:: TRY IT ::
Gather every line in the entries below that contains the word "Contact". Case must match.

:: Page-level text extractions ::
--

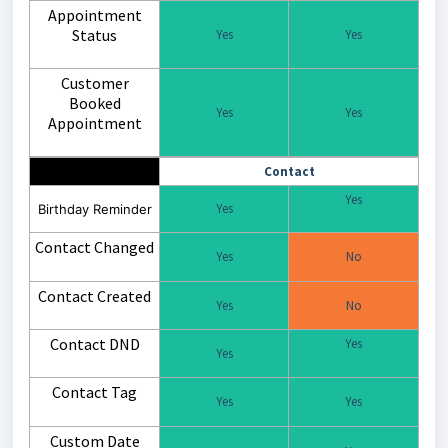
Appointment
Status
Yes
Yes
Customer
Booked
Yes
Yes
Appointment
Contact
Yes
Yes
Birthday Reminder
Contact Changed
Yes
No
Contact Created
Yes
No
Contact DND
Yes
Yes
Contact Tag
Yes
Yes
Custom Date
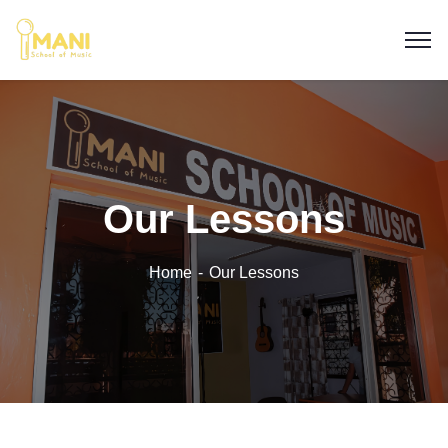
Our Lessons
Home
Our Lessons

--

:: RESPONSE TO THIS EXERCISE ::
Contact
Contact Changed
Contact Created
Contact DND
Contact Tag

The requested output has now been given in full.